Meta isn’t the first company to experiment with AI-powered audio and music generators. Among some of the more notable recent attempts, OpenAI debuted its Jukebox in 2020, Google debuted MusicLM in January, and last December, an independent research team created a text-to-music generation platform called Riffusion using a Stable Diffusion base.

None of these generative audio projects have attracted as much attention as image synthesis models, but that doesn’t mean the process of developing them isn’t any less complicated, as Meta notes on its website:

Generating high-fidelity audio of any kind requires modeling complex signals and patterns at varying scales. Music is arguably the most challenging type of audio to generate because it’s composed of local and long-range patterns, from a suite of notes to a global musical structure with multiple instruments. Generating coherent music with AI has often been addressed through the use of symbolic representations like MIDI or piano rolls. However, these approaches are unable to fully grasp the expressive nuances and stylistic elements found in music. More recent advances leverage self-supervised audio representation learning and a number of hierarchical or cascaded models to generate music, feeding the raw audio into a complex system in order to capture long-range structures in the signal while generating quality audio. But we knew that more could be done in this field.

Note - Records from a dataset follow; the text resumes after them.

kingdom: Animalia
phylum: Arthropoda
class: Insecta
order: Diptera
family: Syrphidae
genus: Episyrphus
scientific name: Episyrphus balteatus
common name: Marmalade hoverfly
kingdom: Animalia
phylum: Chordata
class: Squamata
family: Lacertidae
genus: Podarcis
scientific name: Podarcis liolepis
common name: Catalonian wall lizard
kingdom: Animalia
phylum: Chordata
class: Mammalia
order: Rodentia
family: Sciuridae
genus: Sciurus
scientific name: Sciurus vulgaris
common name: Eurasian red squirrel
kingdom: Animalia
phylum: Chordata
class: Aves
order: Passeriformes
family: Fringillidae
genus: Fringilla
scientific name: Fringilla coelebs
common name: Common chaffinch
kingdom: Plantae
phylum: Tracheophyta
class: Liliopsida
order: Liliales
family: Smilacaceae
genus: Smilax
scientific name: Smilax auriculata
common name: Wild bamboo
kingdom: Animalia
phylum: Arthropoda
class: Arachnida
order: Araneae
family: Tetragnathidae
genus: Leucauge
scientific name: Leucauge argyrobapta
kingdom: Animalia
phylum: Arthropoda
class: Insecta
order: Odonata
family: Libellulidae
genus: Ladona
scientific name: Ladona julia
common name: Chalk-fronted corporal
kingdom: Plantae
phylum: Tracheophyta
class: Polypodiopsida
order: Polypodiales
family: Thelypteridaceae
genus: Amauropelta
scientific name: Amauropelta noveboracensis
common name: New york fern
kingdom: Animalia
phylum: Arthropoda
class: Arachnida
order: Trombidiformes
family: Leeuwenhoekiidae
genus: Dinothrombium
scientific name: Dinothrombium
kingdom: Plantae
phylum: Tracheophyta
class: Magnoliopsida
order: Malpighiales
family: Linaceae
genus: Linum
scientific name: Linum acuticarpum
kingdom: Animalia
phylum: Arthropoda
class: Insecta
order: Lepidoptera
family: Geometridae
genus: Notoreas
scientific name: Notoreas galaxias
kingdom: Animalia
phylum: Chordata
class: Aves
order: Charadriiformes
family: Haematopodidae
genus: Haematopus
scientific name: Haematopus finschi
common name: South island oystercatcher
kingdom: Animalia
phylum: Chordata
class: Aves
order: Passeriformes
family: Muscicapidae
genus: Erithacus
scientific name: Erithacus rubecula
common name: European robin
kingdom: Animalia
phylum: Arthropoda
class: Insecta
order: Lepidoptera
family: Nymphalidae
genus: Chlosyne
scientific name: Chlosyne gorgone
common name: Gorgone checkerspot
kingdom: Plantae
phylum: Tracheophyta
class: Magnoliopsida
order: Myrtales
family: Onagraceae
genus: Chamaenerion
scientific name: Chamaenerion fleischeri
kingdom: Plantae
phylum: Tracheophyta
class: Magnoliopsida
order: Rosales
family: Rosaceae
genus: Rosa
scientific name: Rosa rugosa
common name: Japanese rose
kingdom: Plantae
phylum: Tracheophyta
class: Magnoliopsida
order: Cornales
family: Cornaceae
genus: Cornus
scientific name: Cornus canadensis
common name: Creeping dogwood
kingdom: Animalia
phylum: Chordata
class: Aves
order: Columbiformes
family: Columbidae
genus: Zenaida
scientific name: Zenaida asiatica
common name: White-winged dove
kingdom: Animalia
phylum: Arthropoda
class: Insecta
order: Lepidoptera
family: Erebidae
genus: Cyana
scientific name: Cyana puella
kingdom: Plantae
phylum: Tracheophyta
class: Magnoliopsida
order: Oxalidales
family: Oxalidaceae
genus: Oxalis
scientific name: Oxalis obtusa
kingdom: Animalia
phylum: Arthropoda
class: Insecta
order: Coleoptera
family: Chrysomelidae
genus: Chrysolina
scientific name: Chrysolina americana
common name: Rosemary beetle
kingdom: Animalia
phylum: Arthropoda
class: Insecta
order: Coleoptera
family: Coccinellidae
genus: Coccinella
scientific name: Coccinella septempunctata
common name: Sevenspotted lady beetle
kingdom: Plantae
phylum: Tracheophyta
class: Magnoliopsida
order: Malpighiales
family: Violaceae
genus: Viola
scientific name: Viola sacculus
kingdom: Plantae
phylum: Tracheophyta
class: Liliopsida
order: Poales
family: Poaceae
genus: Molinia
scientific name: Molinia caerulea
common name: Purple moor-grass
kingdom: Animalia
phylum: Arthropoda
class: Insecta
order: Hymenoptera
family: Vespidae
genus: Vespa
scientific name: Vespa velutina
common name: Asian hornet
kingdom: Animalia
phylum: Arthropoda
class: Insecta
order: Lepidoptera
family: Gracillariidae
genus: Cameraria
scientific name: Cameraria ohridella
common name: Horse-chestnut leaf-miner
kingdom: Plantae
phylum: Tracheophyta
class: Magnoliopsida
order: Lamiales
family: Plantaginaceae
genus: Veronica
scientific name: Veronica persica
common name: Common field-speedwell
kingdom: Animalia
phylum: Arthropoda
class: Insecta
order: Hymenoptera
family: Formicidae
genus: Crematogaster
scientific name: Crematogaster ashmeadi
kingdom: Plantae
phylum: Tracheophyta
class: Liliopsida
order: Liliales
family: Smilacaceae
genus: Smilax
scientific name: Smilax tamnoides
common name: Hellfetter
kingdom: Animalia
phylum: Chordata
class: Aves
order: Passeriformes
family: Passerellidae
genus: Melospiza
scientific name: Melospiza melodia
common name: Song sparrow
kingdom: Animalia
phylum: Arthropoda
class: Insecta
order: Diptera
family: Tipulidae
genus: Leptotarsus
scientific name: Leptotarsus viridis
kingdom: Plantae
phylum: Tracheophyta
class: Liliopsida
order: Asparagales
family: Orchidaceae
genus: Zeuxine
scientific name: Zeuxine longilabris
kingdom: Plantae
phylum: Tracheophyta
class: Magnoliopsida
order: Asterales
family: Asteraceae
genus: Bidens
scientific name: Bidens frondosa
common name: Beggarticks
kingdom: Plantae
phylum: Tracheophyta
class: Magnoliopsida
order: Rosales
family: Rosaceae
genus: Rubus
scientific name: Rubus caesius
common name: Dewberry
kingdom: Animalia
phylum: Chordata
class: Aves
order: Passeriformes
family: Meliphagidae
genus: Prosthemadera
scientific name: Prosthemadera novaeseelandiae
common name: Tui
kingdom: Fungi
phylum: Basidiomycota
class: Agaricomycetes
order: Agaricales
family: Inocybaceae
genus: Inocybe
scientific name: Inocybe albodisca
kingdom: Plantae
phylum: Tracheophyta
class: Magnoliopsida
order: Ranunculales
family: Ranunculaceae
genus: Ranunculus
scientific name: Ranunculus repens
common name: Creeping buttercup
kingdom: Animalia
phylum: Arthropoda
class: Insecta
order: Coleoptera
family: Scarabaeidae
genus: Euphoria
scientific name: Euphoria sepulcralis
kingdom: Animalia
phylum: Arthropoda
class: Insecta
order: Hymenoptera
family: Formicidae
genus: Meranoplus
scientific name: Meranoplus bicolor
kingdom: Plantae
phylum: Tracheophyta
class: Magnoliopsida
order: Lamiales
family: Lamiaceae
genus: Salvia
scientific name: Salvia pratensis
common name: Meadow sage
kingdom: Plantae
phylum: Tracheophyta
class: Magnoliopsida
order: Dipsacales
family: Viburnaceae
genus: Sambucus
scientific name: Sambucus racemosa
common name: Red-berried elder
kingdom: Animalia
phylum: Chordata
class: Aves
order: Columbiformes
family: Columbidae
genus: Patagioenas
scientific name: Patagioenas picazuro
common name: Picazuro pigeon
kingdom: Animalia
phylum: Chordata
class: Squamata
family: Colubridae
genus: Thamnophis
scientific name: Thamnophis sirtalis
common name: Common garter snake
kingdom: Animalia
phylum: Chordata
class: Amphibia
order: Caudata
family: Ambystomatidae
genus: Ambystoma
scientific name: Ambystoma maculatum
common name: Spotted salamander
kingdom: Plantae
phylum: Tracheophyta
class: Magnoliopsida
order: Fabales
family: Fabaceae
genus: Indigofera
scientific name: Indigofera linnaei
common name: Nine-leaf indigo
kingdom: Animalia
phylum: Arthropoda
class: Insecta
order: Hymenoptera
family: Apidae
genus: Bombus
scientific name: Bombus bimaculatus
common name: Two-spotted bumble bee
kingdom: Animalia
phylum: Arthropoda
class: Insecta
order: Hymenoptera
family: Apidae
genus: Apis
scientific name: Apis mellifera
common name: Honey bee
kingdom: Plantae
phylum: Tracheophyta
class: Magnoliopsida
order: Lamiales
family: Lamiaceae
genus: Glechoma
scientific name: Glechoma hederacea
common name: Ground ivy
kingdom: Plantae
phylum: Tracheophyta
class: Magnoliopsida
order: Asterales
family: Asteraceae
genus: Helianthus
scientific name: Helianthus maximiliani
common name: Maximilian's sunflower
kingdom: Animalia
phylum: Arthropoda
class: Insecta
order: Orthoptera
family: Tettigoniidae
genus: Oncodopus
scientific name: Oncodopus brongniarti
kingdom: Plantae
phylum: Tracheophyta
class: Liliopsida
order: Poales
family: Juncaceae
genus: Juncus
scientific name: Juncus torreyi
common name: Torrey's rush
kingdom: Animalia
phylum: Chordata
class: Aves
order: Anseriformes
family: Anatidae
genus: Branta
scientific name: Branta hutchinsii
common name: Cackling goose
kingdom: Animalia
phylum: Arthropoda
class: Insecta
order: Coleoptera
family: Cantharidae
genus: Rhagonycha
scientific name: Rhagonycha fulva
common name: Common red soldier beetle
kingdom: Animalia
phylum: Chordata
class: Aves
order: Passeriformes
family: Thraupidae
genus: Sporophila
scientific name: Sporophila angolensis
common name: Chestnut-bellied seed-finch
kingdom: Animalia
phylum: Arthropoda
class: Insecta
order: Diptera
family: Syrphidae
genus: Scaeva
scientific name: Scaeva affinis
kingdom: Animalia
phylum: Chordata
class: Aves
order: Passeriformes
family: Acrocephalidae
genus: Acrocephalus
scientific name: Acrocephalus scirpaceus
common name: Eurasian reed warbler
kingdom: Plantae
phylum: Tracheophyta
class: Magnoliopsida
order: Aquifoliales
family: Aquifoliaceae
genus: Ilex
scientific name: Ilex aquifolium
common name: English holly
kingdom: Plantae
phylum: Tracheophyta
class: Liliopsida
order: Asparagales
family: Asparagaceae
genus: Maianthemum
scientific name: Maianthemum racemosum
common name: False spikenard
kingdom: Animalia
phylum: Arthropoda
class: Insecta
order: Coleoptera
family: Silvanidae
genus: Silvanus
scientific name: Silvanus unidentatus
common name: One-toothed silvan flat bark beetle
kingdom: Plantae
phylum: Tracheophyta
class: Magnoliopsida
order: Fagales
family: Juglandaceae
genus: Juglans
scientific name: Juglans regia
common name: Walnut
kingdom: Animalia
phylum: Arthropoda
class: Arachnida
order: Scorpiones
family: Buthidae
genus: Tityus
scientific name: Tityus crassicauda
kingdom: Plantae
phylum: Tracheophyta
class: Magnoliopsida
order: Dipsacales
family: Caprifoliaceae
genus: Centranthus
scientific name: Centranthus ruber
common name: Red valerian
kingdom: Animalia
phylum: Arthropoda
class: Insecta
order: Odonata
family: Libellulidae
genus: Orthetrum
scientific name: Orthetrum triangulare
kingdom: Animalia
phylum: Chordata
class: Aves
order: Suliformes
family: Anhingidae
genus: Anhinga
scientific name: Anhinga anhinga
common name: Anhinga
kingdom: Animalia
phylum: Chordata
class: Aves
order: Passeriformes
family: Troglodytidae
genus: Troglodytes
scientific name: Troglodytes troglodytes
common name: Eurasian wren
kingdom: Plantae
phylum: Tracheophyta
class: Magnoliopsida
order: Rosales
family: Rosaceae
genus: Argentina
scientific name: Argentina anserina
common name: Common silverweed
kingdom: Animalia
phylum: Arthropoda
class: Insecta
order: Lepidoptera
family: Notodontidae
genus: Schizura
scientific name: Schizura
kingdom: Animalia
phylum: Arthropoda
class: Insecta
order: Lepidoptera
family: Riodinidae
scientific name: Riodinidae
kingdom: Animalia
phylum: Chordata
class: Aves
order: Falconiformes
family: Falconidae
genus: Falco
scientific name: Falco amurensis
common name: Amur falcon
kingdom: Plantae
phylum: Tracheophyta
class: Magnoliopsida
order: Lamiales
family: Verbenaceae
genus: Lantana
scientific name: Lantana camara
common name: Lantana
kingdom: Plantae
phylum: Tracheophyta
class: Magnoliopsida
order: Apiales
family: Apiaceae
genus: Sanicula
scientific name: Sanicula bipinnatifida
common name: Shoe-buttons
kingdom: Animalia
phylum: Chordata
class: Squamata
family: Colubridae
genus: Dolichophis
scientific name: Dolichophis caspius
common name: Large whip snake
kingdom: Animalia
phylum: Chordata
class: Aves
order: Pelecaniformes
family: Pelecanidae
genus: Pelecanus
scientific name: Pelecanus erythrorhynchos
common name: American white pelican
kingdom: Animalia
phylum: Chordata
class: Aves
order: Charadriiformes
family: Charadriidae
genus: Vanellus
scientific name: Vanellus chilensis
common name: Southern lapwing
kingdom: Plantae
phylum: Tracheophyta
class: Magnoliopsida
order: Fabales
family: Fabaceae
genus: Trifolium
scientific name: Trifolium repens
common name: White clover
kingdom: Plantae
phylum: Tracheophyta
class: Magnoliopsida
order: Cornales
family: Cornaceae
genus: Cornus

Amid controversy over undisclosed and potentially unethical training material used to create image synthesis models such as Stable Diffusion, DALL-E, and Midjourney, it’s notable that Meta says that MusicGen was trained on “20,000 hours of music owned by Meta or licensed specifically for this purpose.” On its surface, that seems like a move in a more ethical direction that may please some critics of generative AI.

It will be interesting to see how open source developers choose to integrate these Meta audio models in their work. It may result in some interesting and easy-to-use generative audio tools in the near future. For now, the more code-savvy among us can find model weights and code for the three AudioCraft tools on GitHub.